As you’d expect from a CFO, it was a metric-heavy presentation from BSkyB’s (NYSE: BSY) Jeremy Darroch at the UBS Global Media & Communications conference in New York. After reviewing the company’s past quarter, Darroch got to the point: BSkyB is growing strong regardless of which metric you use.
Growth: Broadband and telephony has helped the company triple gross product sales in four years. BSkyB is the fastest growing UK broadband provider; major cost savings compared to Virgin Media. New customer typically costs £251, but ARPU is £411, so investing in new customers is a worthwhile investment. Pay TV operating margins are now 22 percent; this is expected to grow to the high 20s by 2010. Greater efficiencies can be achieved via lower churn rates and upselling customers and more services.

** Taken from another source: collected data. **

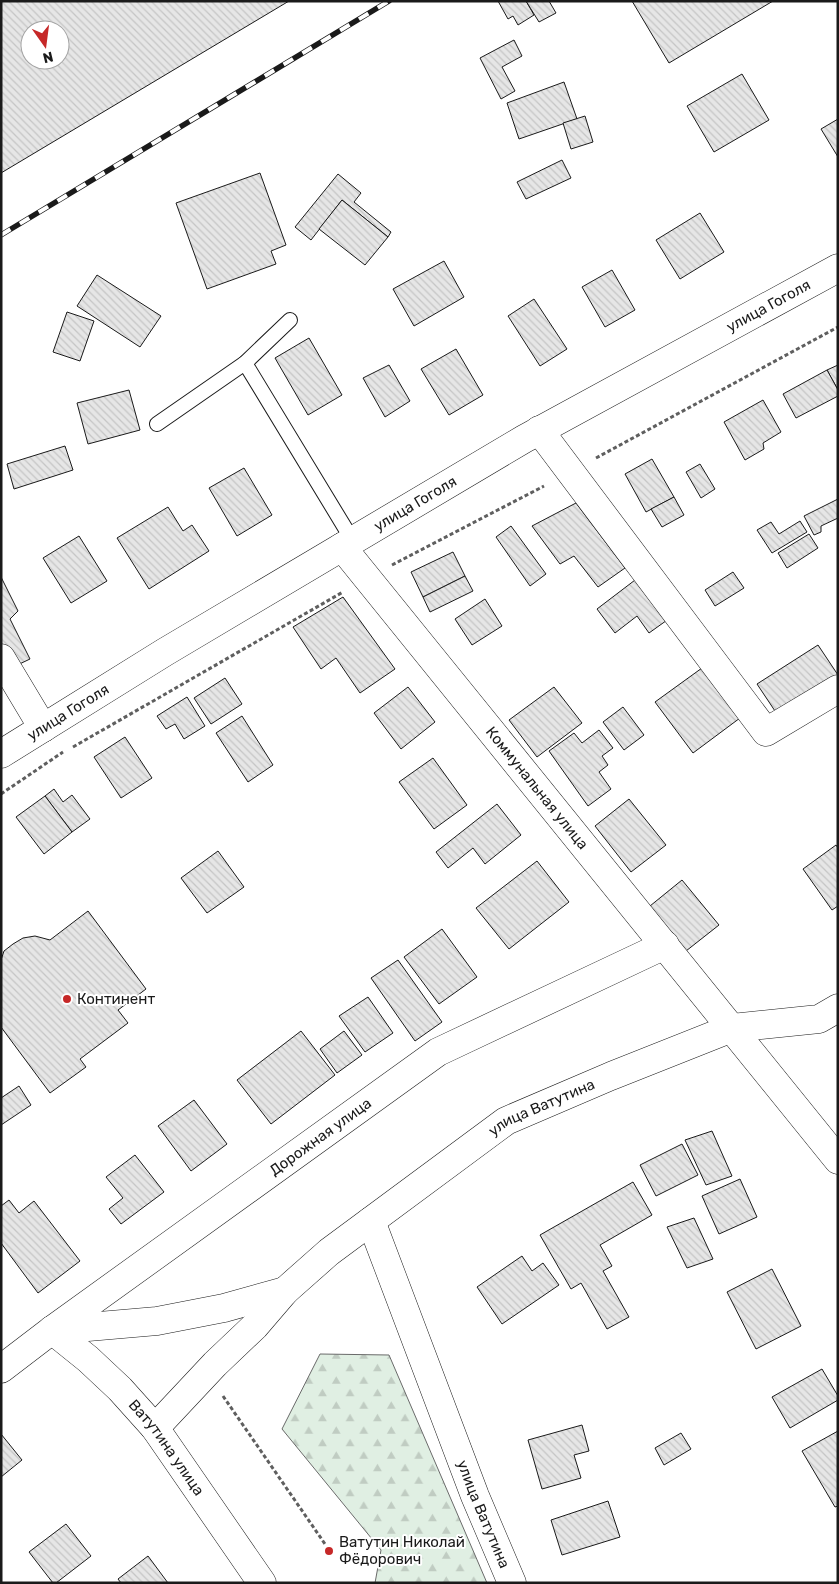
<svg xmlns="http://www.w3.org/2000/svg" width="839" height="1584" viewBox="0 0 839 1584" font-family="Rubik,sans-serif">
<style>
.forest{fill:url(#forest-firs);stroke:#6a6a6a}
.building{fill:url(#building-back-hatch);stroke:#1a1a1a;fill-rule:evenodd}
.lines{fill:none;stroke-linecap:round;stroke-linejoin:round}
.service-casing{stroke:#1a1a1a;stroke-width:16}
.minor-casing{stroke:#1a1a1a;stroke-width:29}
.secondary-casing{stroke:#1a1a1a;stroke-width:29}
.path{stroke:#5f5f5f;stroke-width:3;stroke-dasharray:4 2.5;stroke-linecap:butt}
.service{stroke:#fff;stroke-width:14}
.minor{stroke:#fff;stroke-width:28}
.secondary{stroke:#fff;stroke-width:28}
.rail-casing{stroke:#1a1a1a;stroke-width:5.5}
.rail{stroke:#fff;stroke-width:4;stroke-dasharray:11;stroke-linecap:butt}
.poi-dot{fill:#c62828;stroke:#fff;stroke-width:2}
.labels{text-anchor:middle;stroke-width:4;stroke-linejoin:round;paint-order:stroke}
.street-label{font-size:15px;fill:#1a1a1a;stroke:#fff}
.poi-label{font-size:15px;fill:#1a1a1a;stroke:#fff;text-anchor:start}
</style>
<defs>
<pattern id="forest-firs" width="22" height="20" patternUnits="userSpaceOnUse" patternTransform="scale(1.25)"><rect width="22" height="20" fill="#e0efe3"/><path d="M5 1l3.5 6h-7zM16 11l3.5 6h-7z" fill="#c0ccc2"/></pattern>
<pattern id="building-back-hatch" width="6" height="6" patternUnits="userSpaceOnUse" patternTransform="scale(1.25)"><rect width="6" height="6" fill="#e6e6e6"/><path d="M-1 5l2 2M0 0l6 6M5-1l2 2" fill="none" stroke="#c5c5c5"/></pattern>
</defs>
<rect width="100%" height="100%" fill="#fff"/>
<path class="forest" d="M320,1354l69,1 98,228h-112l6,-33 -99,-121z"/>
<g class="building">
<path d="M1,1h288l-288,172zM30,30h30v30h-30z"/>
<path d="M498,1h28l8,14 -16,10 -5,-9 -5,3z"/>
<path d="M526,1h23l7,12 -17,9z"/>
<path d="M632,1h141l-104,62z"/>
<path d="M514,40l8,16 -20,11 13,24 -14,8 -21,-41z"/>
<path d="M742,74l27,46 -55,32 -27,-46z"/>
<path d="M564,82l13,37 -58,20 -12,-36z"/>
<path d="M585,116l8,26 -22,7 -8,-26z"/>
<path d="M838,119v38l-17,-28z"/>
<path d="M562,160l9,18 -45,21 -9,-17z"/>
<path d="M260,173l26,72 -15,6 5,13 -69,25 -31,-86z"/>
<path d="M338,174l23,19 -7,9 37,30 -3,5 -46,-37 -31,40 -16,-13z"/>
<path d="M342,200l46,37 -23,28 -46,-36z"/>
<path d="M700,213l24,39 -44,27 -24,-39z"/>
<path d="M444,261l20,36 -50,29 -21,-37z"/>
<path d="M612,270l23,40 -30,17 -23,-40z"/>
<path d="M97,275l64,41 -21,31 -63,-41z"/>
<path d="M534,299l33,50 -27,17 -32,-50z"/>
<path d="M67,312l27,9 -14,40 -27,-9z"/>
<path d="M309,338l33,57 -34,20 -33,-57z"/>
<path d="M456,349l27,46 -34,20 -28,-46z"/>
<path d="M389,365l21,36 -25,16 -22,-39z"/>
<path d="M838,365v25l-11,-20z"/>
<path d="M827,370l11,20v6l-42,22 -13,-24z"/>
<path d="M129,390l11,40 -52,14 -11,-41z"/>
<path d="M763,400l18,32 -18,11 1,6 -19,11 -21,-38z"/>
<path d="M65,446l8,24 -59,19 -7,-25z"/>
<path d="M652,459l22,38 -28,15 -21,-38z"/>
<path d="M700,464l15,25 -14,9 -15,-26z"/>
<path d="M244,468l28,47 -35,21 -28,-48z"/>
<path d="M674,497l10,18 -22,12 -11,-18z"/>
<path d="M838,499v19l-17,8v6l-7,3 -10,-19z"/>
<path d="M576,503l49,65 -27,19 -24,-31 -14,8 -28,-38z"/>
<path d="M168,507l15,24 9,-6 17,26 -60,38 -32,-51z"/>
<path d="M800,521l7,11 -35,21 -15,-23 14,-8 8,12z"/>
<path d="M511,526l35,48 -16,12 -34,-49z"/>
<path d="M809,534l9,14 -31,20 -9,-15z"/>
<path d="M79,536l28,45 -36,22 -28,-45z"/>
<path d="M453,552l12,24 -42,21 -12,-25z"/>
<path d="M733,572l11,16 -29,18 -10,-16z"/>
<path d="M465,576l8,15 -43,21 -7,-15z"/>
<path d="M1,577l17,34 -8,8 20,40 -19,9 -10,-19z"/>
<path d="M639,577l31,41 -21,15 -12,-17 -22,17 -18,-24z"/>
<path d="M343,597l52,72 -35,24 -24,-35 -15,11 -28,-42z"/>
<path d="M485,599l17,27 -30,19 -17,-26z"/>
<path d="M818,645l20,30v8l-57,37 -24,-36z"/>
<path d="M702,668l38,50 -47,35 -38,-51z"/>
<path d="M225,678l17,26 -31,20 -17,-26z"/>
<path d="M408,687l27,35 -34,27 -27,-36z"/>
<path d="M554,687l28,36 -45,34 -28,-37z"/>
<path d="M187,697l18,29 -21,13 -9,-15 -9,5 -9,-13z"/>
<path d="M623,707l21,28 -20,15 -21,-28z"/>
<path d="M242,716l31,49 -25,17 -32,-49z"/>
<path d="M599,730l14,18 -11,8 6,9 -9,7 12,17 -23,17 -39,-55 25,-18 8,10z"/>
<path d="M125,737l27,41 -31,20 -27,-41z"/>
<path d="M433,758l34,47 -33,24 -35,-47z"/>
<path d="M54,789l9,13 9,-7 18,24 -18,13 -27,-36z"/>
<path d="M45,796l27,36 -28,22 -28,-37z"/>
<path d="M629,799l37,46 -35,27 -36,-46z"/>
<path d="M497,804l24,31 -36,29 -12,-16 -25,20 -12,-16z"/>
<path d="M836,845l2,3v58l-6,4 -29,-41z"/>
<path d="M218,851l26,36 -37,26 -26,-35z"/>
<path d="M537,861l32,41 -60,47 -33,-41z"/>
<path d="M682,880l37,45 -33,26 -36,-45z"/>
<path d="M88,911l58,78 -28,21 10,13 -48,36 6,8 -36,26 -49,-66v-67l3,-9 9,-7 10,-6 12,-2 15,4z"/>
<path d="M442,929l35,48 -38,27 -35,-47z"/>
<path d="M398,960l44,62 -27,19 -44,-63z"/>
<path d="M368,997l25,36 -28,19 -26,-36z"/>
<path d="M301,1031l34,44 -64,49 -34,-44z"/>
<path d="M344,1031l18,24 -25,18 -17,-24z"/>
<path d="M19,1086l12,19 -30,20v-27z"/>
<path d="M194,1100l33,44 -36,27 -33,-45z"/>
<path d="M712,1131l20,45 -26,9 -21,-45z"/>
<path d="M682,1144l16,31 -42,21 -16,-31z"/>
<path d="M135,1155l29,37 -43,32 -12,-15 14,-11 -17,-21z"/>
<path d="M740,1179l17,38 -38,17 -17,-38z"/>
<path d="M633,1182l19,33 -52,30 12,21 -9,5 26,46 -22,12 -26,-46 -10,6 -31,-54z"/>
<path d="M9,1200l10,13 15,-12 46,60 -42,32 -37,-50v-37z"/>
<path d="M694,1218l19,41 -26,9 -20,-41z"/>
<path d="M522,1256l10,15 11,-8 16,22 -57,39 -25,-37z"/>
<path d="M772,1269l29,57 -45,23 -29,-57z"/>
<path d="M822,1369l16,27v4l-48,28 -18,-31z"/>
<path d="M582,1425l7,26 -15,4 7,23 -39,11 -14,-49z"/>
<path d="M838,1431v75l-3,1 -33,-56z"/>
<path d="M681,1433l10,16 -27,16 -9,-17z"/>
<path d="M1,1434l21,26 -21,17z"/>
<path d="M608,1501l12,36 -58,18 -11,-35z"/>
<path d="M66,1524l25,32 -35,27h-3l-24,-31z"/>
<path d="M148,1556l20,27h-47l-3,-4z"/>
</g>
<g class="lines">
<g class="service-casing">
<g id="service">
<path d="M245,363l108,178"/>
<path d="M157,424l88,-61 45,-43"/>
</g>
</g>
<g class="minor-casing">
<g id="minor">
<path d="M539,430l227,302 72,-43"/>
<path id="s1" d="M342,547l496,613"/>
<path d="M1,658l42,70"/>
<path id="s2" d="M371,1221l104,275 37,87"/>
<path id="s3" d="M52,1330l36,29 32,30 35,39 107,155"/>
<path d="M53,1330l104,-9 67,-13 61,-17"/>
<path id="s4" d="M1,1369l51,-39 386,-278 227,-107"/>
<path id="s5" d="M155,1428l60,-64 40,-38 30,-35 44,-39 177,-131 105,-45 121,-48 87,-9 19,-11"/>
</g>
</g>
<g class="secondary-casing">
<g id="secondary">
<path id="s6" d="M1,754l164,-102 359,-213 314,-171"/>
</g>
</g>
<g class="path">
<path d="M596,458l242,-131"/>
<path d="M392,565l152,-79"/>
<path d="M73,747l270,-155"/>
<path d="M1,794l62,-42"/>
<path d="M223,1396l102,148"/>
</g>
<use href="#service" class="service"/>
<use href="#minor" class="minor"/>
<use href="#secondary" class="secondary"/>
<g class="rail-casing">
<path id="rail" d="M1,235l388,-234"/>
</g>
<use href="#rail" class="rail"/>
</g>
<g class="poi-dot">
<circle cx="67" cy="999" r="5"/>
<circle cx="329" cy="1551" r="5"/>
</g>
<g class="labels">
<g class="street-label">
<text dy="5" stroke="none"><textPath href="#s6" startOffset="889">улица Гоголя</textPath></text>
<text dy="5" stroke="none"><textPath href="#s6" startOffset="484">улица Гоголя</textPath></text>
<text dy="5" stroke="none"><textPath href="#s6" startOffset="79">улица Гоголя</textPath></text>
<text dy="5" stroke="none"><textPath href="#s1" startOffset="310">Коммунальная улица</textPath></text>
<text dy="5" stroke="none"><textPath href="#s5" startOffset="506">улица Ватутина</textPath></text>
<text dy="5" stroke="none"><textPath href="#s4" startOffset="395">Дорожная улица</textPath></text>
<text dy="5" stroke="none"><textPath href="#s3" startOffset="165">Ватутина улица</textPath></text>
<text dy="5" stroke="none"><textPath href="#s2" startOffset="314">улица Ватутина</textPath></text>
</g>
<g class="poi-label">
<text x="77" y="1004">Континент</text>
<text x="339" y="1547">Ватутин Николай<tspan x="339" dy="17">Фёдорович</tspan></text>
</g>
</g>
<rect width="839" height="1584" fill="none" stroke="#1a1a1a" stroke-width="5"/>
<g transform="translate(45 45) rotate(166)"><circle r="24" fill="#ffffff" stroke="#a3a3a3"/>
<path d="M0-4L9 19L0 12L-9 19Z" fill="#c62828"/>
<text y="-8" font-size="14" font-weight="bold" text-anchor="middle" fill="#1a1a1a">N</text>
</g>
</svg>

Online advertising: Broadband growth will find opportunities to online advertising. Darroch didn’t get into how the company plans to do that, though.
International opportunities: International acquisitions are possible, but for now, the company is mainly interested in UK expansion.
Subscriber management: #1 priority is improved customer service, which creates efficiencies via shorter customers calls.
Churn: No reason churn couldn’t be reduced to single digits, from 10 percent where it is now. Certain things are unavoidable, like death and divorce. Company churn remains below industry average of over 11 percent.
Broadband penetration: Most of the new customers are not customers that didn’t have broadband, but rather customers coming from competitors. Subscribers are enthusiastic about cost savings.
Network performance: Company is able to remain competitive with Virgin Media (NSDQ: VMED) while spending less, because it’s all digital. Virgin still has a lot of analog, bandwidth-hogging customers. Company saves bandwidth because it has satellite side delivering HD and BSkyB. Customers are more interested in service than how it’s delivered.